(Spatial grounding data)
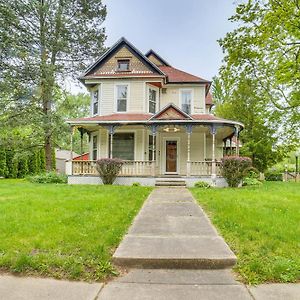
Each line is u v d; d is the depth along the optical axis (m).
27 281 3.46
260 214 6.84
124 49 18.62
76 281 3.48
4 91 19.41
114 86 18.08
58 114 20.89
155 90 18.61
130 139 17.55
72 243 4.59
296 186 15.54
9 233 5.15
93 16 22.20
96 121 15.94
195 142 18.34
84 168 16.70
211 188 14.06
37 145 21.80
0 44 18.55
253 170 22.08
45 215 6.67
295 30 11.09
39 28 20.38
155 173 16.88
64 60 21.72
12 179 23.38
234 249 4.41
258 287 3.32
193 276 3.67
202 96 18.78
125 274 3.74
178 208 8.02
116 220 6.23
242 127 17.31
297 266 3.71
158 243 4.68
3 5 18.64
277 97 21.70
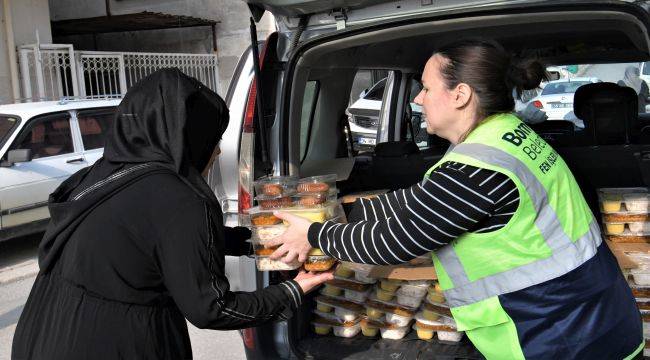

● **Your assignment**: Every entry is to be reproduced word for word, and no image is carried over.

● **The answer**:
Each line is u v d; d is the depth along the optical axis (m).
27 281 3.46
260 214 6.84
124 49 18.62
76 281 3.48
4 91 19.41
114 86 18.08
58 114 20.89
155 90 18.61
130 139 17.55
72 243 4.59
296 186 15.54
9 233 5.15
93 16 22.20
96 121 15.94
195 142 18.34
84 168 16.70
211 188 14.06
37 145 21.80
0 44 18.55
253 170 22.08
45 215 6.67
295 30 11.09
39 28 20.38
155 173 16.88
64 60 21.72
12 179 23.38
234 249 4.41
258 287 3.32
193 276 3.67
202 96 18.78
125 274 3.74
178 208 8.02
116 220 6.23
242 127 17.31
297 266 3.71
158 243 4.68
3 5 18.64
277 97 21.70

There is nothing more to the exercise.